The uses of force we’ve engaged in Syria have largely been against ISIS on the theory that ISIS that is sufficiently connected to al-Qaeda that it falls within the purview of that 2001 statute, but there’s no real argument that Assad was in any way connected to the 9/11 attacks, so I see no reason to believe that the AUMF applies.

Sean Illing
So we’re now in a situation in which consecutive presidents are unconstitutionally engaging in acts of war without congressional approval and it continues because Congress lacks the institutional will to do its job — is that right?

Stephen Vladeck
That’s perfectly said. It may be that, for each of these uses of force, Congress is acquiescing because they’re satisfied with the practical results.
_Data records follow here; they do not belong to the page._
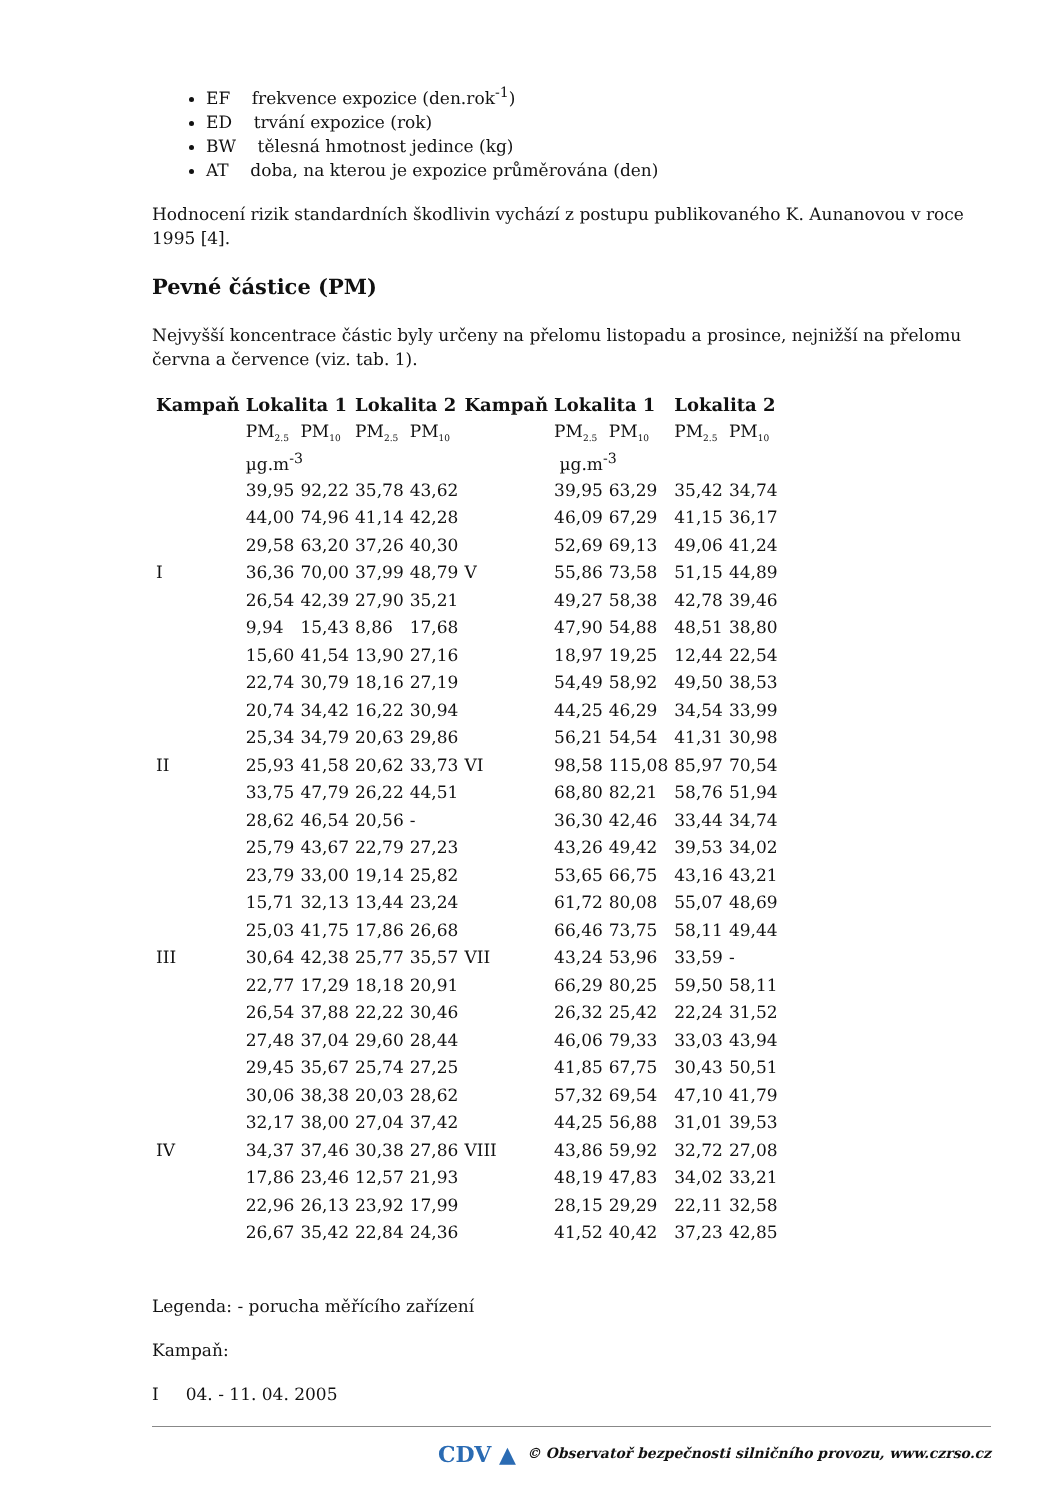EF frekvence expozice (den.rok<sup>-1</sup>)
ED trvání expozice (rok)
BW tělesná hmotnost jedince (kg)
AT doba, na kterou je expozice průměrována (den)
Hodnocení rizik standardních škodlivin vychází z postupu publikovaného K. Aunanovou v roce 1995 [4].
Pevné částice (PM)
Nejvyšší koncentrace částic byly určeny na přelomu listopadu a prosince, nejnižší na přelomu června a července (viz. tab. 1).
| Kampaň | Lokalita 1 | | Lokalita 2 | | Kampaň | Lokalita 1 | | Lokalita 2 | |
| --- | --- | --- | --- | --- | --- | --- | --- | --- | --- |
| | PM<sub>2.5</sub> | PM<sub>10</sub> | PM<sub>2.5</sub> | PM<sub>10</sub> | | PM<sub>2.5</sub> | PM<sub>10</sub> | PM<sub>2.5</sub> | PM<sub>10</sub> |
| | µg.m<sup>-3</sup> | | | | | µg.m<sup>-3</sup> | | | |
| | 39,95 | 92,22 | 35,78 | 43,62 | | 39,95 | 63,29 | 35,42 | 34,74 |
| | 44,00 | 74,96 | 41,14 | 42,28 | | 46,09 | 67,29 | 41,15 | 36,17 |
| | 29,58 | 63,20 | 37,26 | 40,30 | | 52,69 | 69,13 | 49,06 | 41,24 |
| I | 36,36 | 70,00 | 37,99 | 48,79 | V | 55,86 | 73,58 | 51,15 | 44,89 |
| | 26,54 | 42,39 | 27,90 | 35,21 | | 49,27 | 58,38 | 42,78 | 39,46 |
| | 9,94 | 15,43 | 8,86 | 17,68 | | 47,90 | 54,88 | 48,51 | 38,80 |
| | 15,60 | 41,54 | 13,90 | 27,16 | | 18,97 | 19,25 | 12,44 | 22,54 |
| | 22,74 | 30,79 | 18,16 | 27,19 | | 54,49 | 58,92 | 49,50 | 38,53 |
| | 20,74 | 34,42 | 16,22 | 30,94 | | 44,25 | 46,29 | 34,54 | 33,99 |
| | 25,34 | 34,79 | 20,63 | 29,86 | | 56,21 | 54,54 | 41,31 | 30,98 |
| II | 25,93 | 41,58 | 20,62 | 33,73 | VI | 98,58 | 115,08 | 85,97 | 70,54 |
| | 33,75 | 47,79 | 26,22 | 44,51 | | 68,80 | 82,21 | 58,76 | 51,94 |
| | 28,62 | 46,54 | 20,56 | - | | 36,30 | 42,46 | 33,44 | 34,74 |
| | 25,79 | 43,67 | 22,79 | 27,23 | | 43,26 | 49,42 | 39,53 | 34,02 |
| | 23,79 | 33,00 | 19,14 | 25,82 | | 53,65 | 66,75 | 43,16 | 43,21 |
| | 15,71 | 32,13 | 13,44 | 23,24 | | 61,72 | 80,08 | 55,07 | 48,69 |
| | 25,03 | 41,75 | 17,86 | 26,68 | | 66,46 | 73,75 | 58,11 | 49,44 |
| III | 30,64 | 42,38 | 25,77 | 35,57 | VII | 43,24 | 53,96 | 33,59 | - |
| | 22,77 | 17,29 | 18,18 | 20,91 | | 66,29 | 80,25 | 59,50 | 58,11 |
| | 26,54 | 37,88 | 22,22 | 30,46 | | 26,32 | 25,42 | 22,24 | 31,52 |
| | 27,48 | 37,04 | 29,60 | 28,44 | | 46,06 | 79,33 | 33,03 | 43,94 |
| | 29,45 | 35,67 | 25,74 | 27,25 | | 41,85 | 67,75 | 30,43 | 50,51 |
| | 30,06 | 38,38 | 20,03 | 28,62 | | 57,32 | 69,54 | 47,10 | 41,79 |
| | 32,17 | 38,00 | 27,04 | 37,42 | | 44,25 | 56,88 | 31,01 | 39,53 |
| IV | 34,37 | 37,46 | 30,38 | 27,86 | VIII | 43,86 | 59,92 | 32,72 | 27,08 |
| | 17,86 | 23,46 | 12,57 | 21,93 | | 48,19 | 47,83 | 34,02 | 33,21 |
| | 22,96 | 26,13 | 23,92 | 17,99 | | 28,15 | 29,29 | 22,11 | 32,58 |
| | 26,67 | 35,42 | 22,84 | 24,36 | | 41,52 | 40,42 | 37,23 | 42,85 |
Legenda: - porucha měřícího zařízení
Kampaň:
I 04. - 11. 04. 2005
CDV ▲ © Observatoř bezpečnosti silničního provozu, www.czrso.cz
But from a separation of powers perspective, that’s very dangerous. Congress has a vital role to play in the operation of our government, and it’s not playing it.

Sean Illing
We seem to be in something like a constitutional crisis in terms of how we’ve allowed executive power to expand on this front.

Stephen Vladek
“Crisis” is a strong word. A true crisis would be if Congress actually tried to assert itself and was unable to do so. I think we’re witnessing the effects of a long-term drift in how we understand the war powers of the executive. We’ve come to accept the general unilateral authority of the president to use military force, and that is definitely problematic.

Sean Illing
So where does this leave us? Congress has allowed this precedent to take root, and now it seems the only remedy is for the very institution responsible for this to finally assert itself and exercise its constitutional authority.

Stephen Vladeck
The short answer is that we really need a Congress that cares more about its institutional relationship to the president than it does about the partisan politics of the moment. And I think both parties have been guilty of losing sight of that when they’ve been in power. But I hope we can all agree that we’re better served when every branch of the government plays its role in making these sorts of life and death decisions.